2) Paid video advertising goes where the people are

For a large segment of the population digital streaming is now the preferred way to view video media, including TV shows, movies, sports, events, and live content. YouTube viewers watch over a billion hours of video every day, with more than 2 billion monthly logged-in users (https://blog.youtube/press/). Netflix has more than 200 million subscribers, with 28 million subscribers joining in 2020 alone. Even pandemic aside, there’s an undeniable increase in video watching from digital video services over traditional media in recent years, meaning more market concentration and more chance of finding your niche audience there.
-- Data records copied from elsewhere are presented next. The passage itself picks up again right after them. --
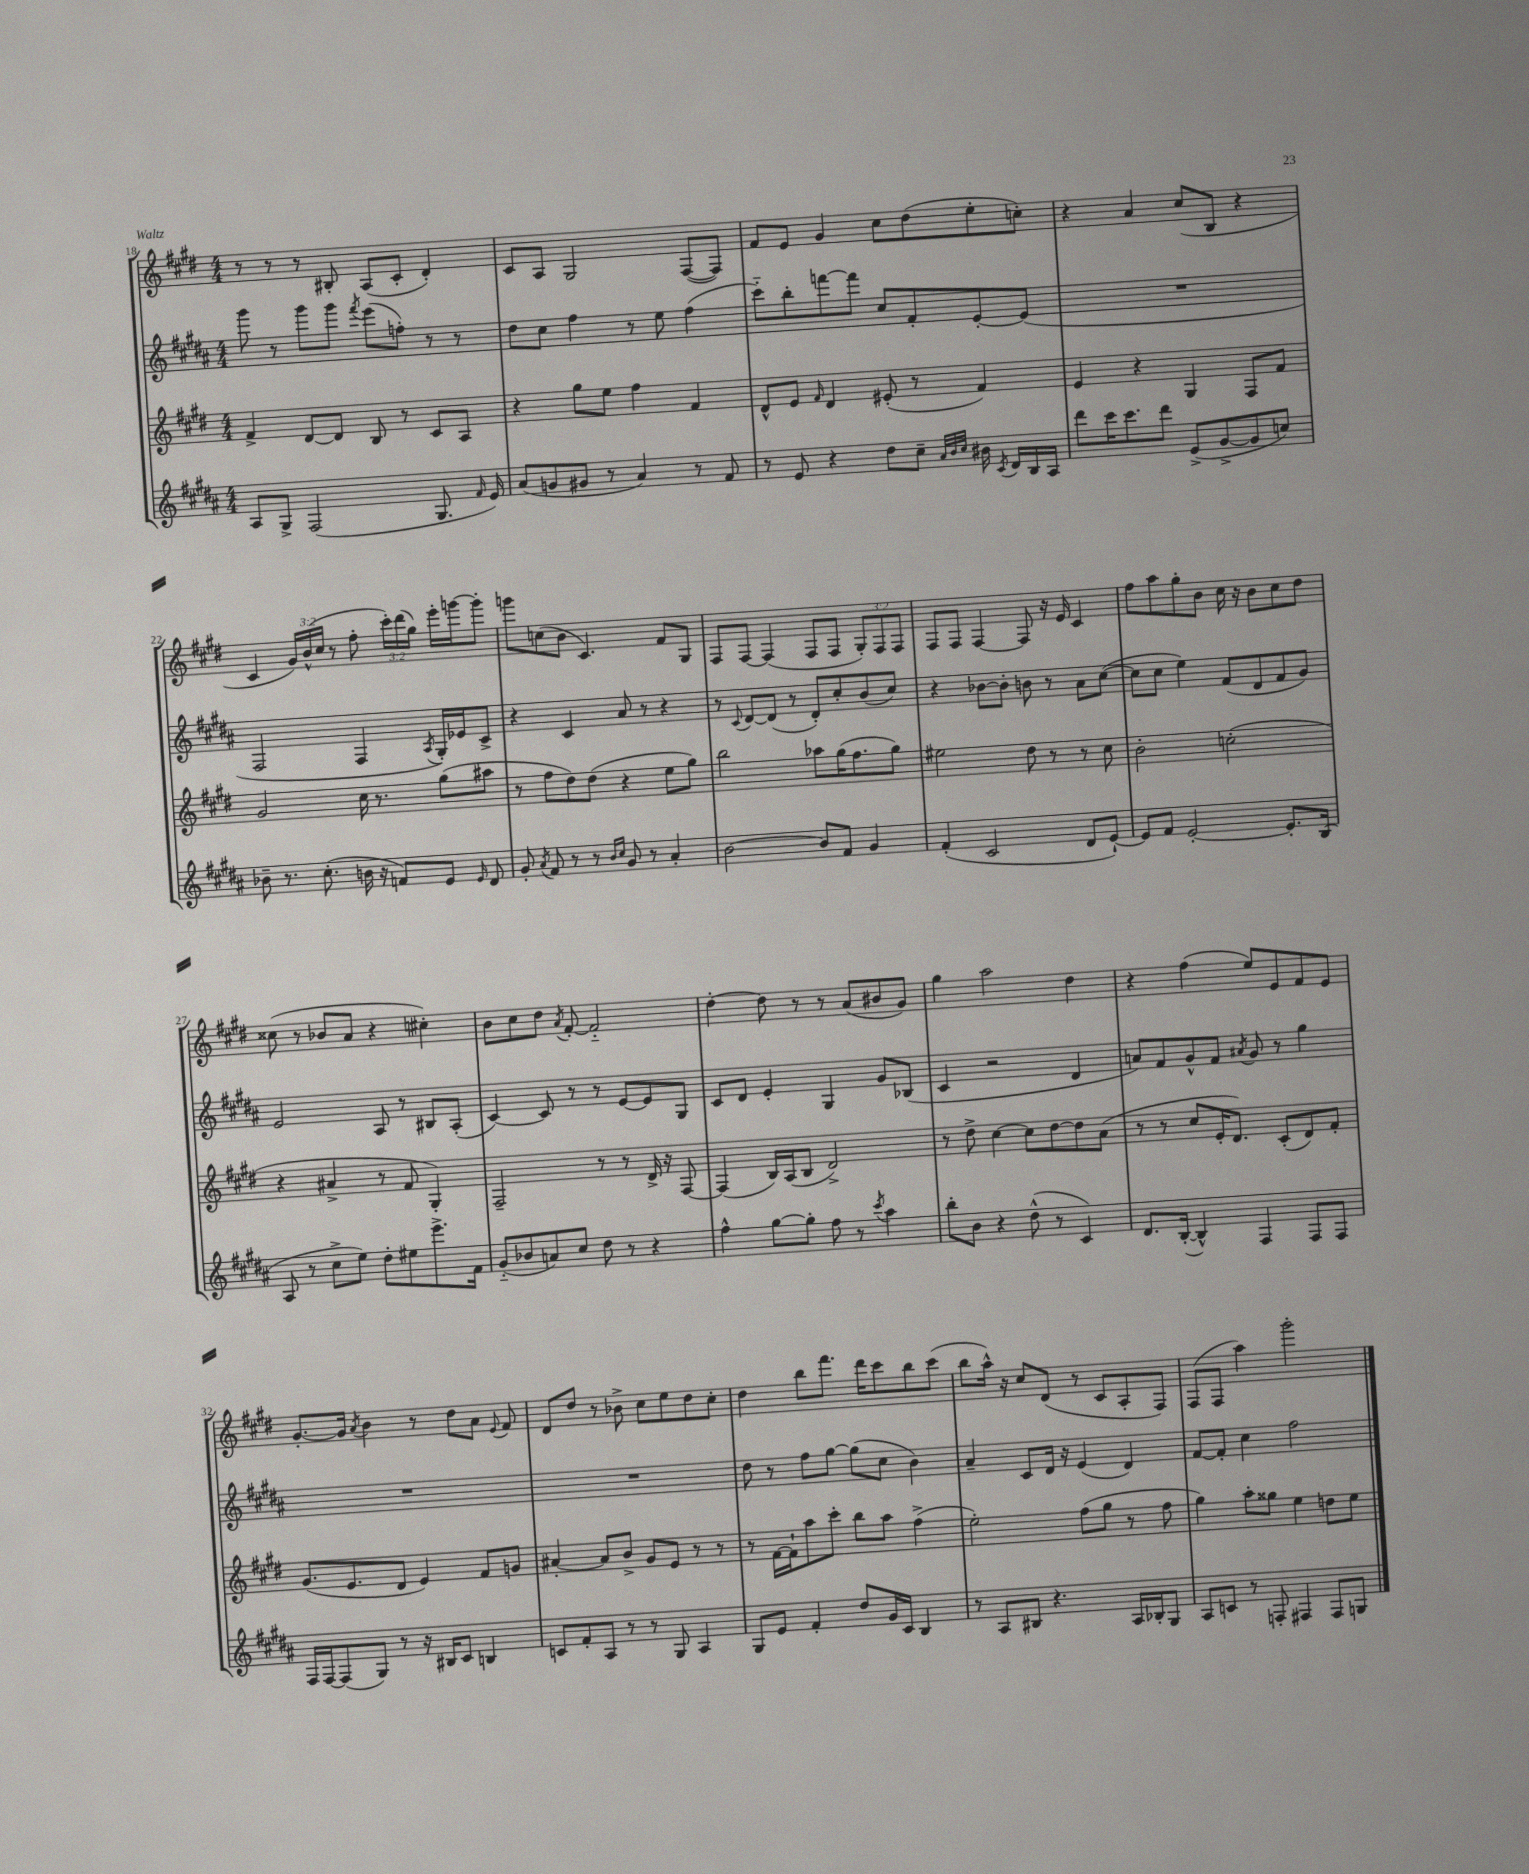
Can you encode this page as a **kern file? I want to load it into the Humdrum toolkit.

**kern	**kern	**kern	**kern
*staff4	*staff3	*staff2	*staff1
*clefG2	*clefG2	*clefG2	*clefG2
*k[f#c#g#d#a#]	*k[f#c#g#d#]	*k[f#c#g#d#a#]	*k[f#c#g#d#]
*M4/4	*M4/4	*M4/4	*M4/4
8A#/L	4f#^/	8ggg#\	8r
8G#^/J	.	8r	8r
(2F#/	[8d#/L	8ggg#\L	8r
.	8d#/]J	8ggg#\J	8B#'/
.	.	8qfff#/	.
.	8B/	(8eee\L	(8A/L
.	8r	8ff'\J)	8c#'/J
8.G#/	8c#/L	8r	4d#'/)
.	8A/J	8r	.
16qqf#/	.	.	.
16e/)	.	.	.
=	=	=	=
(8a#/L	4r	8dd#\L	8c#/L
8g/	.	8cc#\J	8A/J
8g#/J	8gg#\L	4ff#\	2G#/
8r	8ee\J	.	.
4a#/)	4ff#\	8r	.
.	.	8ee\	.
8r	4f#/	(4ff#\	([8F#/L
8f#/	.	.	8F#/]J)
=	=	=	=
8r	8d#^^/L	8ccc#'~\L)	8f#/L
8e/	8e/J	8bb'\	8e/J
.	16qqf#/	.	.
4r	4d#/	[8fff\	4g#/
.	.	8fff\]J	.
8dd#\L	(8e#'/	8cc#/L	8cc#\L
8cc#~\J	8r	8f#'/	(8dd#\
32qqa#/LLL	.	.	.
32qqb/	.	.	.
32qqcc#/JJJ	.	.	.
16b#\	4f#/)	[8e'/	8ee'\
8qc#/	.	.	.
16d#/LL	.	.	.
16B/	.	(8e/]J	8cc'\J)
16A#/JJ	.	.	.
=	=	=	=
8ddd#\L	4e/	1r	4r
16ccc#\K	.	.	.
8.ccc#\	.	.	.
.	4r	.	4a/
8ddd#\J	.	.	.
(8e^/L	4G#/	.	(8cc#/L
[8g#^/	.	.	8B/J
8g#/]	8F#/L	.	4r
8cc/J)	8f#/J	.	.
=	=	=	=
8b-~\	2g#/	2F#/	4c#/
8.r	.	.	.
.	.	.	24g#/LL)
.	.	.	(24b^^/
(8.cc#'\	.	.	.
.	.	.	24cc#/JJ
.	.	.	8r
16b\	16cc#\	4F#/	8ff#'\
16r	8.r	.	.
8f/L)	.	.	24ccc#'\LL)
.	.	.	(24ddd#\
.	.	.	24gg#\JJ)
.	.	8qA#/	.
8e/J	(8gg#\L	16G#'/LL)	16eee'\LL
.	.	16e-/J	[16ggg\J
16qqe/	.	.	.
8d#/	8aa#\J	8c#^/J	8ggg'\]J
=	=	=	=
8g#'/	8r	4r	8ggg\L
8qa#/	.	.	.
8f#/	8ff#\L	.	(8cc\
8r	8dd#\)	4c#/	8b\J
8r	(8dd#\J	.	4.c#/)
16qqb/LL	.	.	.
16qqcc#/JJ	.	.	.
8g#/	4r	8a#/	.
8r	.	8r	.
4a#'/	8ee\L	4r	8f#/L
.	8gg#\J)	.	8G#/J
=	=	=	=
[2b\	2bb\	8r	8F#/L
.	.	8qqc#/	.
.	.	[8d#/L	[8F#/J
.	.	(8d#/]J	(4F#/]
.	.	8r	.
8b/]L	8aa-\L	8d#'/L)	8F#/L
8f#/J	(16gg#\K	8cc#'/	8F#/J
.	8.ff#\	.	.
4g#/	.	(8b/	12G#'/L)
.	.	.	12F#/
.	8gg#\J)	8cc#/J)	.
.	.	.	12F#/J
=	=	=	=
(4f#'/	2ee#\	4r	8F#/L
.	.	.	8F#/J
2c#/	.	[8b-\L	[4F#/
.	.	8b-'\]J	.
.	8dd#\	8b\	8F#/]
.	8r	8r	16r
.	.	.	16e/
8d#/L	8r	8a#\L	4c#/
[8e`/J)	8cc#\	([8cc#\J	.
=	=	=	=
8e/]L	2b'\	8cc#\]L	8ff#\L
8f#/J	.	8cc#\J	8aa\
[2e'/	.	4ee\)	8gg#'\
.	.	.	8b\J
.	(2cc'\	(8f#/L	16cc#\
.	.	.	16r
.	.	8d#/	8b\L
8.e'/]L	.	8f#/	8cc#\
.	.	8g#/J)	8dd#\J
(16B/Jk	.	.	.
=	=	=	=
8A#/	4r	2e/	(8cc##\
8r	.	.	8r
8cc#^\L	4a#^/	.	8b-/L
8ee\J)	.	.	8a/J
8dd#'\L	8r	8A#/	4r
8ee#\	8f#/	8r	.
8.eee^\	4G#'/)	8B#/L	4cc#'\)
.	.	(8A#'/J	.
16f#\Jk	.	.	.
=	=	=	=
(8g#'~/L	2F#~/	[4c#/)	8b\L
8b-/	.	.	8cc#\
8a/)	.	8c#/]	8dd#\J
.	.	.	8qa/
8cc#/J	.	8r	[8f#'/
8dd#\	8r	8r	2f#'~/]
8r	8r	[8e/L	.
4r	16d#^/	8e/]	.
.	16r	.	.
.	[8F#/	8G#/J	.
=	=	=	=
4ff#^^\	(4F#/]	8c#/L	[4dd#'\
.	.	8d#/J	.
[8gg#\L	16B/LL)	4e'/	8dd#\]
.	(16A/J	.	.
8gg#'\]J	8B/J	.	8r
8ff#\	2d#^/)	4G#/	8r
8r	.	.	(8a/L
8qccc#/	.	.	.
4aa#\	.	8g#/L	8b#/
.	.	(8B-/J	8g#/J)
=	=	=	=
8bb'\L	8r	4c#/	4gg#\
8b\J	8dd#^\	.	.
4r	[4cc#\	2r	2aa\
(8dd#^^\	8cc#\]L	.	.
8r	[8dd#\	.	.
4c#/)	8dd#\]	4d#/	4dd#\
.	(8a\J	.	.
=	=	=	=
8.d#/L	8r	8a/L)	4r
.	8r	8f#/	.
([16B'/Jk	.	.	.
4B^^/])	8cc#/L	8g#^^/	(4ff#\
.	16e'/K	8f#/J	.
.	8.d#/J)	.	.
.	.	8qa#/	.
4F#/	.	8g#/	8ee/L)
.	(8c#'/L	8r	8e/
8F#/L	8d#/)	4gg#\	8f#/
8F#/J	8f#'/J	.	8e/J
=	=	=	=
16F#/LL	(8.g#/L	1r	[8.g#'/L
[16F#/J	.	.	.
(8F#/]	.	.	.
.	8.e/	.	16g#/]Jk
.	.	.	8qa/
8G#/J)	.	.	4b\
8r	8d#/J	.	.
16r	4e/)	.	8r
16B#/LK	.	.	.
8c#/J	.	.	8dd#\L
4B/	8f#/L	.	8a\J
.	.	.	8qqe/
.	8g/J	.	8f#/
=	=	=	=
8c/L	[4a#'/	1r	8d#/L
8f#'/	.	.	8dd#/J
8A#/J	8a#/]L	.	8r
8r	8b^/J	.	8b-^\
8r	8g#/L	.	8cc#\L
8G#/	8e/J	.	8ee\
4A#/	8r	.	8dd#\
.	8r	.	8cc#'\J
=	=	=	=
8G#/L	8r	8dd#\	4dd#\
8e/J	[16f#\LL	8r	.
.	16f#`\]J	.	.
4f#'/	8aa\	8ff#\L	8bb\L
.	8ccc#'\J	[8gg#\J	8.fff#\J
8dd#/L	8bb\L	(8gg#\]L	.
.	.	.	16ddd#\LK
16g#/L	8aa\J	8cc#\J	8ccc#\
16c#/JJ	.	.	.
4B/	(4ff#^\	4b\)	8bb\
.	.	.	(8ccc#\J
=	=	=	=
8r	2ee'\)	4a#~/	8bb\L
8A#/L	.	.	16aa^^\Jk)
.	.	.	16r
8B#/J	.	8c#/L	8cc#/L
4.r	.	16d#/Jk	(8d#/J
.	.	16r	.
.	(8ff#\L	(4e/	8r
.	8gg#\J	.	8c#/L
16A#/LL	8r	4d#/)	8A'/
16B-'/J	.	.	.
8G#/J	8ff#\	.	8F#/J)
=	=	=	=
8A#/L	4gg#\)	[8f#/L	(8F#/L
8c/J	.	8f#'/]J	8F#/J
8r	8aa'\L	4cc#\	4aa\)
8F'/	8gg##\J	.	.
4F#/	4ee\	2ff#\	2ggg#'\
8F#/L	8dd\L	.	.
8G/J	8ee\J	.	.
==	==	==	==
*-	*-	*-	*-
“But wait,” you may protest, “the kinds of people who use streaming services hate ads, don’t they? Won’t they skip right by them?” Surprisingly the answer is: not as much as you’d think. In a Nielsen Total Audience Report focussing on streaming wars (https://www.nielsen.com/us/en/insights/article/2020/playback-time-which-consumer-attitudes-will-shape-the-streaming-wars/), the factors of most importance to streaming service audiences are: 1) Cost, 2) Ease of use, and 3) Variety and availability of content. In fact, less than half of those surveyed considered ‘Ad-Free’ viewing to be an important factor in using streaming video, and only 52% rated features for skipping ads to be important. A whole eight other attributes were considered more important, including playback quality, loading times, and compatibility across devices. Despite the stereotypical image of the impatient, ad-hating streaming consumer, it turns out that quality, value for money, and reliability are far and away the more important standards for today’s streaming audience.

3) Paid video advertising is there for your audience instead of the audience needing to seek you out

Your niche audience also has a niche schedule. Unlike traditional forms of advertising (like print, analogue TV, and any in-person marketing like pop-up markets), social and digital video services are there to serve on viewer demand – when they want, and what they want. 

This means that the most effective advertising no longer goes to the highest bidder who can afford the biggest rating primetime slot, or the most visible motorway billboard. Instead, paid video advertising works to reward marketers who know their audience. Once a brand’s audience profile is strongly identified (which, if you’re running a brand, it should already be), data collected from the streaming service or social media is used to show where that audience is and what media they’re probably consuming. With the audience in wait, the only thing left for the brand to do is simply be there with their own video advertising.

And being in the right place for the right audience doesn’t only benefit the advertiser, it serves the convenience-oriented consumer. Unlike posting a video on your website, the viewer doesn’t have to go searching for your ad in the vacuum of the internet (and when’s the last time anyone who didn’t work in advertising searched for an ad?). It’s served directly to them, connected to media they are actively desiring and are already open to.